Chi-squared test for Feature Selection

October 8, 2018

Determining Feature Importance

Are there certain features that play a larger role in the final prediction? Chi-squared test is one approach for better understanding the importance of each feature by giving you an idea of how much impact each feature will have on the final prediction

What Is It?

Chi-squared is used in a "Goodness of fit" test that tells you if your sample data fits within the distribution of a given population. Does your data represent what you would expect to find from this given population?
Chi-squared is also used to test for independence -- comparing two variables in a table to see if they are related to each other. Do the distributions of these variables differ from each other? A small chi square test statistic means there is a relationship (the observed data fits the latter very well).
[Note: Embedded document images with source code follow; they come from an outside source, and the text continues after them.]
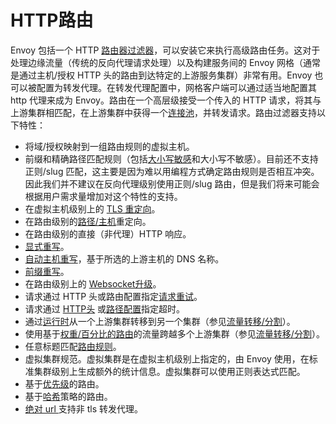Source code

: # HTTP路由

Envoy 包括一个 HTTP [路由器过滤器](https://www.servicemesher.com/envoy/configuration/http_filters/router_filter.html#config-http-filters-router)，可以安装它来执行高级路由任务。这对于处理边缘流量（传统的反向代理请求处理）以及构建服务间的 Envoy 网格（通常是通过主机/授权 HTTP 头的路由到达特定的上游服务集群）非常有用。Envoy 也可以被配置为转发代理。在转发代理配置中，网格客户端可以通过适当地配置其 http 代理来成为 Envoy。路由在一个高层级接受一个传入的 HTTP 请求，将其与上游集群相匹配，在上游集群中获得一个[连接池](https://www.servicemesher.com/envoy/intro/arch_overview/connection_pooling.html#arch-overview-conn-pool)，并转发请求。路由过滤器支持以下特性：

- 将域/授权映射到一组路由规则的虚拟主机。
- 前缀和精确路径匹配规则（包括[大小写敏感](https://www.envoyproxy.io/docs/envoy/latest/api-v1/route_config/route#config-http-conn-man-route-table-route-case-sensitive)和大小写不敏感）。目前还不支持正则/slug 匹配，这主要是因为难以用编程方式确定路由规则是否相互冲突。因此我们并不建议在反向代理级别使用正则/slug 路由，但是我们将来可能会根据用户需求量增加对这个特性的支持。
- 在虚拟主机级别上的 [TLS 重定向](https://www.envoyproxy.io/docs/envoy/latest/api-v1/route_config/vhost#config-http-conn-man-route-table-vhost-require-ssl)。
- 在路由级别的[路径/主机](https://www.envoyproxy.io/docs/envoy/latest/api-v1/route_config/vhost#config-http-conn-man-route-table-vhost-require-ssl)重定向。
- 在路由级别的直接（非代理）HTTP 响应。
- [显式重写](https://www.envoyproxy.io/docs/envoy/latest/api-v1/route_config/route#config-http-conn-man-route-table-route-host-rewrite)。
- [自动主机重写](https://www.envoyproxy.io/docs/envoy/latest/api-v1/route_config/route#config-http-conn-man-route-table-route-auto-host-rewrite)，基于所选的上游主机的 DNS 名称。
- [前缀重写](https://www.envoyproxy.io/docs/envoy/latest/api-v1/route_config/route#config-http-conn-man-route-table-route-prefix-rewrite)。
- 在路由级别上的 [Websocket升级](https://www.envoyproxy.io/docs/envoy/latest/api-v1/route_config/route#config-http-conn-man-route-table-route-use-websocket)。
- 请求通过 HTTP 头或路由配置指定[请求重试](https://www.servicemesher.com/envoy/intro/arch_overview/http_routing.html#arch-overview-http-routing-retry)。
- 请求通过 [HTTP头](https://www.servicemesher.com/envoy/configuration/http_filters/router_filter.html#config-http-filters-router-headers) 或[路径配置](https://www.envoyproxy.io/docs/envoy/latest/api-v1/route_config/route#config-http-conn-man-route-table-route-timeout)指定超时。
- 通过[运行时](https://www.envoyproxy.io/docs/envoy/latest/api-v1/route_config/route#config-http-conn-man-route-table-route-runtime)从一个上游集群转移到另一个集群（参见[流量转移/分割](https://www.servicemesher.com/envoy/configuration/http_conn_man/traffic_splitting.html#config-http-conn-man-route-table-traffic-splitting)）。
- 使用基于[权重/百分比的路由](https://www.envoyproxy.io/docs/envoy/latest/api-v1/route_config/route#config-http-conn-man-route-table-route-weighted-clusters)的流量跨越多个上游集群（参见[流量转移/分割](https://www.servicemesher.com/envoy/configuration/http_conn_man/traffic_splitting.html#config-http-conn-man-route-table-traffic-splitting-split)）。
- 任意标题匹配[路由规则](https://www.envoyproxy.io/docs/envoy/latest/api-v1/route_config/route#config-http-conn-man-route-table-route-headers)。
- 虚拟集群规范。虚拟集群是在虚拟主机级别上指定的，由 Envoy 使用，在标准集群级别上生成额外的统计信息。虚拟集群可以使用正则表达式匹配。
- 基于[优先级](https://www.servicemesher.com/envoy/intro/arch_overview/http_routing.html#arch-overview-http-routing-priority)的路由。
- 基于[哈希](https://www.envoyproxy.io/docs/envoy/latest/api-v1/route_config/route#config-http-conn-man-route-table-hash-policy)策略的路由。
- [绝对 url ](https://www.envoyproxy.io/docs/envoy/latest/api-v1/network_filters/http_conn_man#config-http-conn-man-http1-settings)支持非 tls 转发代理。



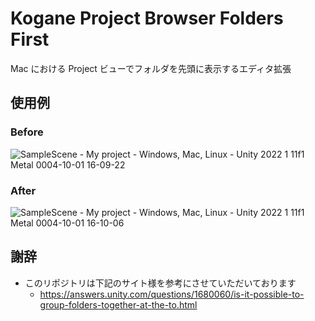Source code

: # Kogane Project Browser Folders First

Mac における Project ビューでフォルダを先頭に表示するエディタ拡張

## 使用例

### Before

![SampleScene - My project - Windows, Mac, Linux - Unity 2022 1 11f1  Metal  0004-10-01 16-09-22](https://user-images.githubusercontent.com/6134875/193397614-db54843b-0d94-4d2d-bcfb-377b81a4e306.png)

### After

![SampleScene - My project - Windows, Mac, Linux - Unity 2022 1 11f1  Metal  0004-10-01 16-10-06](https://user-images.githubusercontent.com/6134875/193397622-70996d08-0eb4-4662-a35d-493797978d97.png)

## 謝辞

* このリポジトリは下記のサイト様を参考にさせていただいております
    * https://answers.unity.com/questions/1680060/is-it-possible-to-group-folders-together-at-the-to.html  
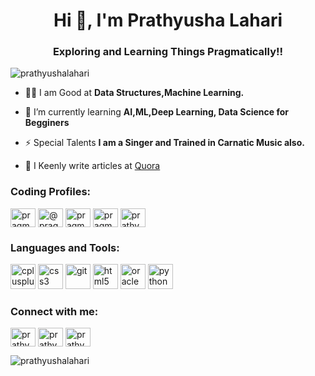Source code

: <head>
  <link rel="stylesheet" href="https://cdn.jsdelivr.net/gh/devicons/devicon@v2.9.0/devicon.min.css"
 </head>
<body>
<h1 align="center">Hi 👋, I'm Prathyusha Lahari</h1>
<h3 align="center">Exploring and Learning Things Pragmatically!!</h3>

<p align="left"> <img src="https://komarev.com/ghpvc/?username=prathyushalahari&label=Profile%20views&color=0e75b6&style=flat" alt="prathyushalahari" /> </p>

- 👨‍💻 I am Good at      **Data Structures,Machine Learning.**

- 🌱 I’m currently learning **AI,ML,Deep Learning, Data Science for Begginers**

- ⚡ Special Talents         **I am a Singer and Trained in Carnatic Music also.**

<!------ ✌ My Portfolio Website [Click it!!](https://prathyushalahari.github.io/CV/)--------------->

- 📝 I Keenly write articles at [Quora](https://www.quora.com/profile/Prathyusha-Lahari)
 
 <h3 align="left">Coding Profiles:</h3>
<p align="left">
<a href="https://www.codechef.com/users/pragmatic_p8" target="blank"><img align="center" src="https://cdn.jsdelivr.net/npm/simple-icons@3.1.0/icons/codechef.svg" alt="pragmatic_p8" height="30" width="40" /></a>
<a href="https://leetcode.com/pragmatic_p8/" target="blank"><img align="center" src="https://simpleicons.org/icons/leetcode.svg" alt="@pragmatic_p8" height="30" width="40" /></a>
<a href="https://www.hackerrank.com/pragmatic_p8" target="blank"><img align="center" src="https://cdn.jsdelivr.net/npm/simple-icons@3.0.1/icons/hackerrank.svg" alt="pragmatic_p8" height="30" width="40" /></a>
<a href="https://codeforces.com/profile/pragmatic_p8" target="blank"><img align="center" src="https://cdn.jsdelivr.net/npm/simple-icons@3.0.1/icons/codeforces.svg" alt="pragmatic_p8" height="30" width="40" /></a>
 <a href="https://auth.geeksforgeeks.org/user/prathyusha_lahari" target="blank"><img align="center" src="https://cdn.jsdelivr.net/npm/simple-icons@3.0.1/icons/geeksforgeeks.svg" alt="prathyusha_lahari" height="30" width="40" /></a>
</p>

<h3 align="left">Languages and Tools:</h3>
<a href="https://www.w3schools.com/cpp/" target="_blank"><img src="https://simpleicons.org/icons/cplusplus.svg" alt="cplusplus" width="40" height="40"/></a> 
<a href="https://www.w3schools.com/css/" target="_blank"><img src="https://simpleicons.org/icons/css3.svg" alt="css3" width="40" height="40"/></a> 
<a href="https://git-scm.com/" target="_blank"><img src="https://simpleicons.org/icons/git.svg" alt="git" width="40" height="40"/></a>
<a href="https://www.w3.org/html/" target="_blank"><img src="https://simpleicons.org/icons/html5.svg" alt="html5" width="40" height="40"/></a> 
<a href="https://www.oracle.com/" target="_blank"><img src="https://img.icons8.com/ios-filled/50/000000/sql.png" alt="oracle" width="40" height="40"/></a>
<a href="https://www.python.org" target="_blank"><img src="https://simpleicons.org/icons/python.svg" alt="python" width="40" height="40"/></a>
</p>

<h3 align="left">Connect with me:</h3><p align="left">
<a href="https://twitter.com/prathyushamaha2" target="blank"><img align="center" src="https://cdn.jsdelivr.net/npm/simple-icons@3.0.1/icons/twitter.svg" alt="prathyushamaha2" height="30" width="40" /></a>
<a href="https://linkedin.com/in/prathyusha-lahari" target="blank"><img align="center" src="https://cdn.jsdelivr.net/npm/simple-icons@3.0.1/icons/linkedin.svg" alt="prathyusha-lahari" height="30" width="40" /></a>
 <a href="https://www.quora.com/profile/Prathyusha-Lahari" target="blank"><img align="center" src="https://simpleicons.org/icons/quora.svg" alt="prathyusha-lahari" height="30" width="40" /></a>
 </p>

<p><img align="center" src="https://github-readme-stats.vercel.app/api/top-langs?username=prathyushalahari&show_icons=true&locale=en&layout=compact" alt="prathyushalahari" /></p>
</body>
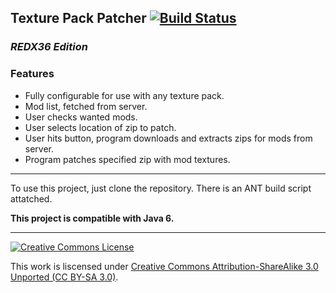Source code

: ## Texture Pack Patcher [![Build Status](https://secure.travis-ci.org/REDX36/Texture-Patcher.png?branch=master)](https://travis-ci.org/REDX36/Texture-Patcher)

### _REDX36 Edition_

### Features

* Fully configurable for use with any texture pack.
* Mod list, fetched from server.
* User checks wanted mods.
* User selects location of zip to patch.
* User hits button, program downloads and extracts zips for mods from server.
* Program patches specified zip with mod textures.

* * *

To use this project, just clone the repository. There is an ANT build script attatched.

__This project is compatible with Java 6.__

* * *

[![Creative Commons License](http://i.creativecommons.org/l/by-sa/3.0/88x31.png)](http://creativecommons.org/licenses/by-sa/3.0/deed.en_US)

This work is liscensed under [Creative Commons Attribution-ShareAlike 3.0 Unported (CC BY-SA 3.0)](http://creativecommons.org/licenses/by-sa/3.0/deed.en_US).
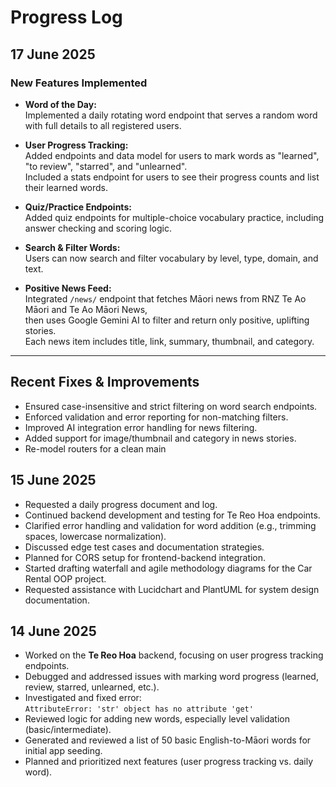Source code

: # Progress Log

## 17 June 2025

### New Features Implemented

- **Word of the Day:**  
  Implemented a daily rotating word endpoint that serves a random word with full details to all registered users.

- **User Progress Tracking:**  
  Added endpoints and data model for users to mark words as "learned", "to review", "starred", and "unlearned".  
  Included a stats endpoint for users to see their progress counts and list their learned words.

- **Quiz/Practice Endpoints:**  
  Added quiz endpoints for multiple-choice vocabulary practice, including answer checking and scoring logic.

- **Search & Filter Words:**  
  Users can now search and filter vocabulary by level, type, domain, and text.

- **Positive News Feed:**  
  Integrated `/news/` endpoint that fetches Māori news from RNZ Te Ao Māori and Te Ao Māori News,  
  then uses Google Gemini AI to filter and return only positive, uplifting stories.  
  Each news item includes title, link, summary, thumbnail, and category.

---

## Recent Fixes & Improvements

- Ensured case-insensitive and strict filtering on word search endpoints.
- Enforced validation and error reporting for non-matching filters.
- Improved AI integration error handling for news filtering.
- Added support for image/thumbnail and category in news stories.
- Re-model routers for a clean main

## 15 June 2025
- Requested a daily progress document and log.
- Continued backend development and testing for Te Reo Hoa endpoints.
- Clarified error handling and validation for word addition (e.g., trimming spaces, lowercase normalization).
- Discussed edge test cases and documentation strategies.
- Planned for CORS setup for frontend-backend integration.
- Started drafting waterfall and agile methodology diagrams for the Car Rental OOP project.
- Requested assistance with Lucidchart and PlantUML for system design documentation.


## 14 June 2025 
- Worked on the **Te Reo Hoa** backend, focusing on user progress tracking endpoints.
- Debugged and addressed issues with marking word progress (learned, review, starred, unlearned, etc.).
- Investigated and fixed error:  
  `AttributeError: 'str' object has no attribute 'get'`
- Reviewed logic for adding new words, especially level validation (basic/intermediate).
- Generated and reviewed a list of 50 basic English-to-Māori words for initial app seeding.
- Planned and prioritized next features (user progress tracking vs. daily word).


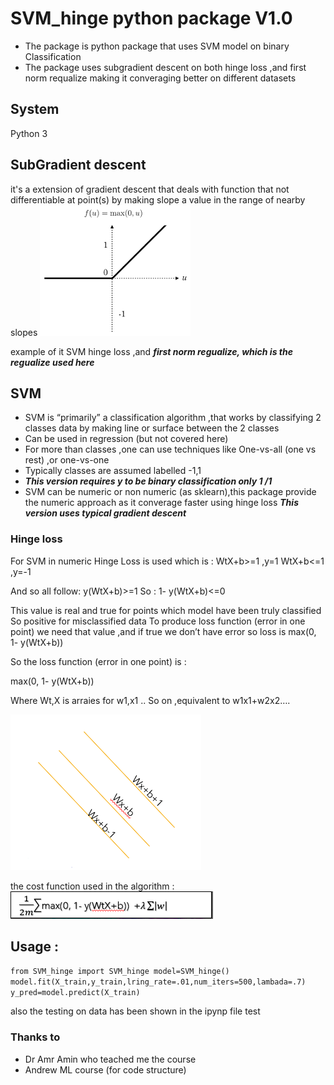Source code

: # SVM_hinge python package V1.0
- The package is python package that uses SVM model on binary Classification  
- The package uses subgradient descent on both hinge loss ,and first norm requalize making it converaging better on different datasets 

## System 
Python 3


## SubGradient descent
it's a extension of gradient descent that deals with function that not differentiable at point(s) by making slope a value in the range of nearby slopes
![example](images/subgradient.png)

example of it SVM hinge loss ,and ***first norm regualize, which is the regualize used here***

## SVM
 - SVM is “primarily”  a classification algorithm ,that works by classifying 2 classes data by making line or surface between the 2  classes
 - Can be used in regression (but not covered here)
 - For more than classes ,one can use techniques like One-vs-all (one vs rest) ,or one-vs-one
- Typically classes are assumed labelled -1,1 
- ***This version requires y to be binary classification only 1 /1***
- SVM can be numeric or non numeric (as sklearn),this package provide the numeric approach as it converage faster using hinge loss
***This version uses typical gradient descent***

### Hinge loss
For SVM in numeric Hinge Loss is used which is :
WtX+b>=1 ,y=1
WtX+b<=1 ,y=-1

And so all follow: y(WtX+b)>=1
So : 1- y(WtX+b)<=0

This value is real and true for points which model have been truly classified 
So positive for misclassified data
To produce loss function (error in one point) we need that value ,and if true we don’t have error  so loss is max(0, 1- y(WtX+b))

So the loss function (error in one point) is :

max(0, 1- y(WtX+b))

Where Wt,X is arraies for w1,x1 .. So on ,equivalent to w1x1+w2x2….

![lines for SVM](images/lines.png)


the cost function used in the algorithm :
![cost for SVM](images/cost.png)


## Usage :

`
from SVM_hinge import SVM_hinge
model=SVM_hinge()
model.fit(X_train,y_train,lring_rate=.01,num_iters=500,lambada=.7)
y_pred=model.predict(X_train)
`

also the testing on data has been shown in the ipynp file test


### Thanks to 
- Dr Amr Amin who teached me the course
- Andrew ML course (for code structure)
A large chi square statistic means there was a poor fit, and therefore not much of a relationship

How to calculate:

import pandas as pd
import numpy as np
def chi_squared_test(dataframe, observed, expected):
    '''
    Function recieves in a dataframe that contains a
    column that represents your oberserved value, and
    a column that represents your expected value. It
    then calculates and returns the chi-squared value.

    args:
        dataframe <pandas> : Pandas Dataframe
        observed <string> : column name of your observed value
        expected <string> : column name of your expected value

    returns:
        chi-square <float> : chi squared value

    Notes:
        If the chi-squared value is about zero, then there is a
        near perfect relationship between the two. Take this chi
        squared value and compare it to a critical value form a 
        chi-squared table.
    '''

    diff = dataframe[observed] - dataframe[expected]
    dfff = np.power(diff, 2)
    diff = np.divide(diff, dataframe[expected])
    
    chi_squared = np.sum(diff, axis=1).squeeze()

    return chi_squared

Applications

Chi-squared helsp show the relationship between two categorical variables.